A 30-year-old woman named Justene Bologna is struggling with more than $200,000 in educational debt from her undergraduate and graduate studies, creating significant mental health challenges alongside financial strain.
“I have severe stress and anxiety,” Bologna explained.
Bologna’s financial struggles extend beyond her educational loans. After welcoming twins several years ago, she also faces mounting medical bills. The combined debt burden has restricted her daily spending power, making it difficult to purchase groceries and cover essential expenses while also straining her personal relationships.
“Sometimes people underestimate the way that these big financial stresses impact all of the aspects of our lives,” explained Helen Colby, a professor at Indiana University.

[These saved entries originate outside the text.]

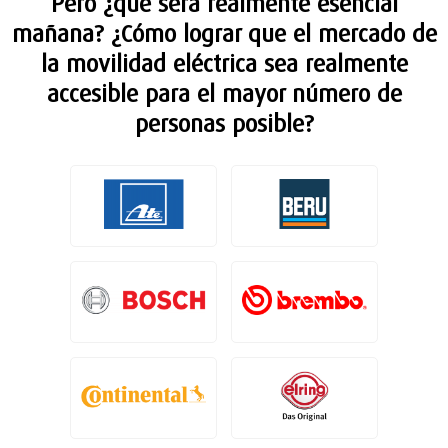
Pero ¿qué será realmente esencial
mañana? ¿Cómo lograr que el mercado de
la movilidad eléctrica sea realmente
accesible para el mayor número de
personas posible?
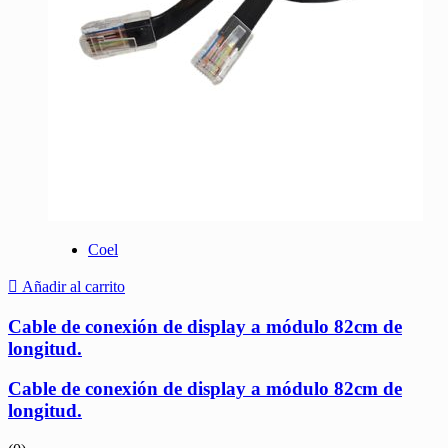
Coel
Añadir al carrito
Cable de conexión de display a módulo 82cm de
longitud.
Cable de conexión de display a módulo 82cm de
longitud.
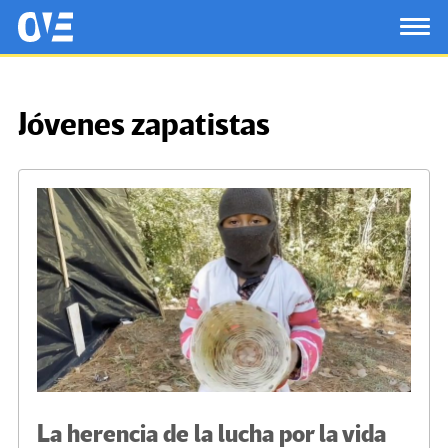
Saltar al contenido principal
OtrasVocesenEducacion.org
TOG
Jóvenes zapatistas
La herencia de la lucha por la vida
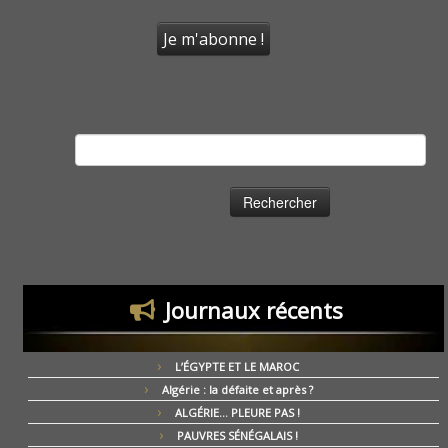
Rechercher :
Journaux récents
L’ÉGYPTE ET LE MAROC
Algérie : la défaite et après ?
ALGÉRIE… PLEURE PAS !
PAUVRES SÉNÉGALAIS !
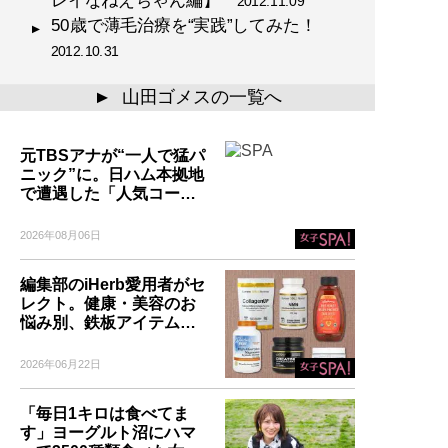
2012.11.09
50歳で薄毛治療を“実践”してみた！
2012.10.31
山田ゴメスの一覧へ
▲
元TBSアナが“一人で猛パ
ニック”に。日ハム本拠地
で遭遇した「人気コー…
2026年08月06日
編集部のiHerb愛用者がセ
レクト。健康・美容のお
悩み別、鉄板アイテム…
2026年06月22日
「毎日1キロは食べてま
す」ヨーグルト沼にハマ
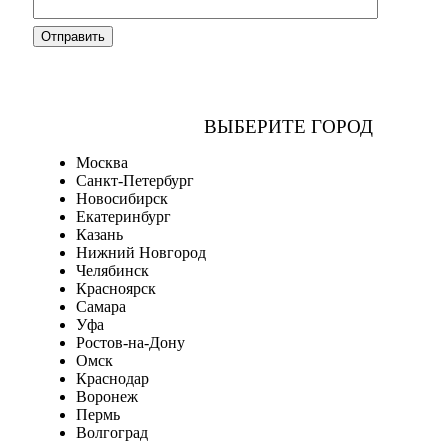
ВЫБЕРИТЕ ГОРОД
Москва
Санкт-Петербург
Новосибирск
Екатеринбург
Казань
Нижний Новгород
Челябинск
Красноярск
Самара
Уфа
Ростов-на-Дону
Омск
Краснодар
Воронеж
Пермь
Волгоград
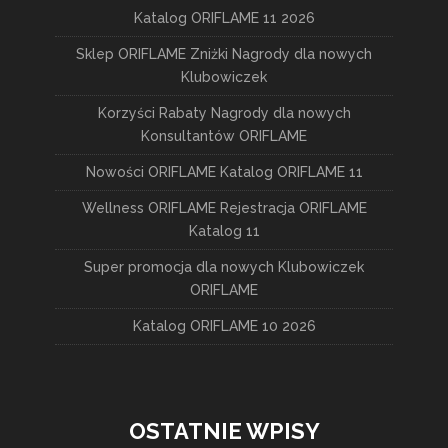
Katalog ORIFLAME 11 2026
Sklep ORIFLAME Zniżki Nagrody dla nowych
Klubowiczek
Korzyści Rabaty Nagrody dla nowych
Konsultantów ORIFLAME
Nowości ORIFLAME Katalog ORIFLAME 11
Wellness ORIFLAME Rejestracja ORIFLAME
Katalog 11
Super promocja dla nowych Klubowiczek
ORIFLAME
Katalog ORIFLAME 10 2026
OSTATNIE WPISY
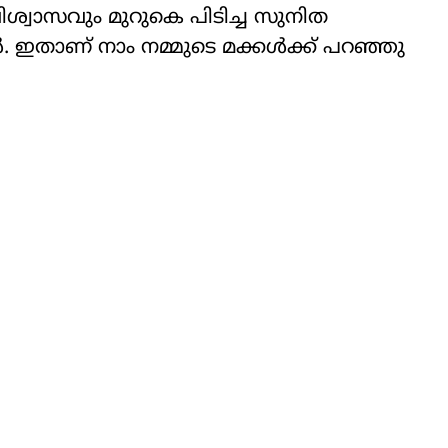
്വാസവും മുറുകെ പിടിച്ച സുനിത
 ഇതാണ് നാം നമ്മുടെ മക്കൾക്ക് പറഞ്ഞു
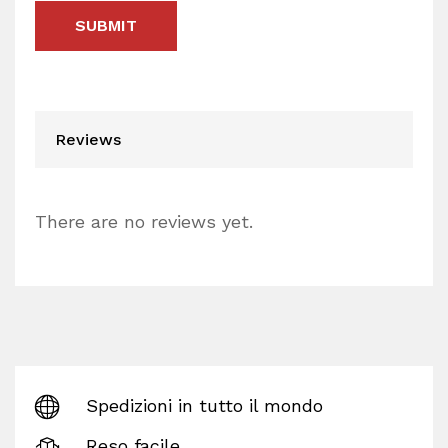
Reviews
There are no reviews yet.
Spedizioni in tutto il mondo
Reso facile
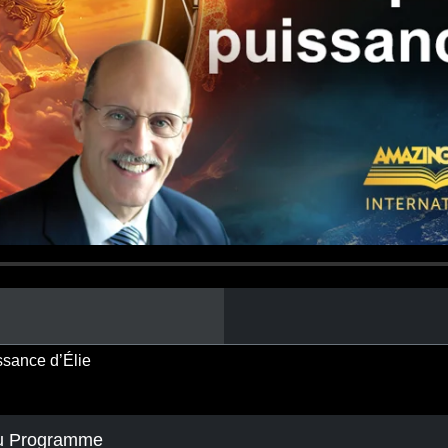
issance d’Élie
Du Programme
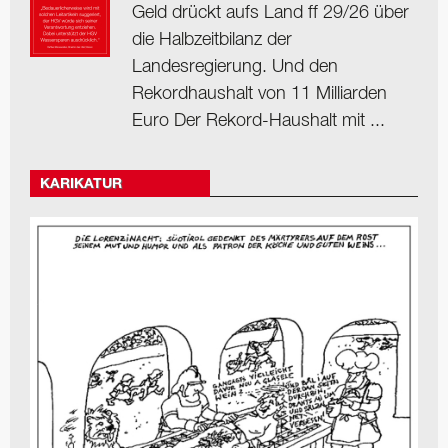
Geld drückt aufs Land ff 29/26 über
die Halbzeitbilanz der
Landesregierung. Und den
Rekordhaushalt von 11 Milliarden
Euro Der Rekord-Haushalt mit ...
KARIKATUR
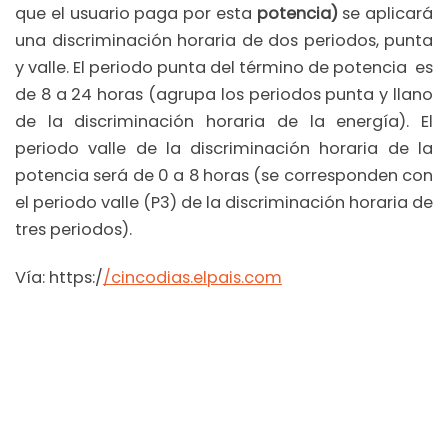
que el usuario paga por esta
potencia)
se aplicará
una discriminación horaria de dos periodos, punta
y valle. El periodo punta del término de potencia es
de 8 a 24 horas (agrupa los periodos punta y llano
de la discriminación horaria de la energía). El
periodo valle de la discriminación horaria de la
potencia será de 0 a 8 horas (se corresponden con
el periodo valle (P3) de la discriminación horaria de
tres periodos).
Vía: https:/
/cincodias.elpais.com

Following the pandemic pause on federal student loan payments, over 40 million Americans have resumed making payments on their educational debt. The combination of higher living costs and increasing debt in other areas is creating widespread difficulties.
Financial experts recommend three approaches for managing the mental health effects of educational debt:
When debt becomes all-consuming and interferes with long-term planning, Colby suggests designating specific periods to step away from financial concerns and concentrate on broader life objectives.
“Sometimes we can give ourselves permission to stop worrying about those other things and focus on the big picture if we delineate the time,” Colby noted.
During these broader planning sessions, some individuals may discover they need to change careers for better income opportunities, while others might consider relocating to areas with lower living costs to free up money for debt payments. Regardless of the specific strategy, creating dedicated time for planning can provide relief even during stressful periods, according to Colby.
Managing finances effectively requires understanding your total debt load and creating a repayment strategy. However, when the prospect of reviewing those numbers feels overwhelming, Colby recommends using mental bootstrapping techniques.
“It’s this idea that, if you’re doing to do something you really don’t want to do, either giving yourself a reward afterwards or doing something fun and then going to do that thing that you really don’t want to do,” Colby described.
This might involve watching an hour of an uplifting television program before spending time on budget review, or enjoying a favorite treat after dedicating several hours to debt repayment planning.
Combining enjoyable activities with stressful financial tasks can make challenging goals more manageable to accomplish.
Since debt often creates feelings of isolation, discussing your situation with trusted family and friends can benefit your overall well-being.
“In many situations, I talk with people and their family doesn’t know they’re struggling, their friends don’t know, their boss doesn’t know,” Colby observed. “And you don’t necessarily have to share everything.”
Opening up about financial concerns to whatever degree feels comfortable can help reduce the stress burden you’re carrying.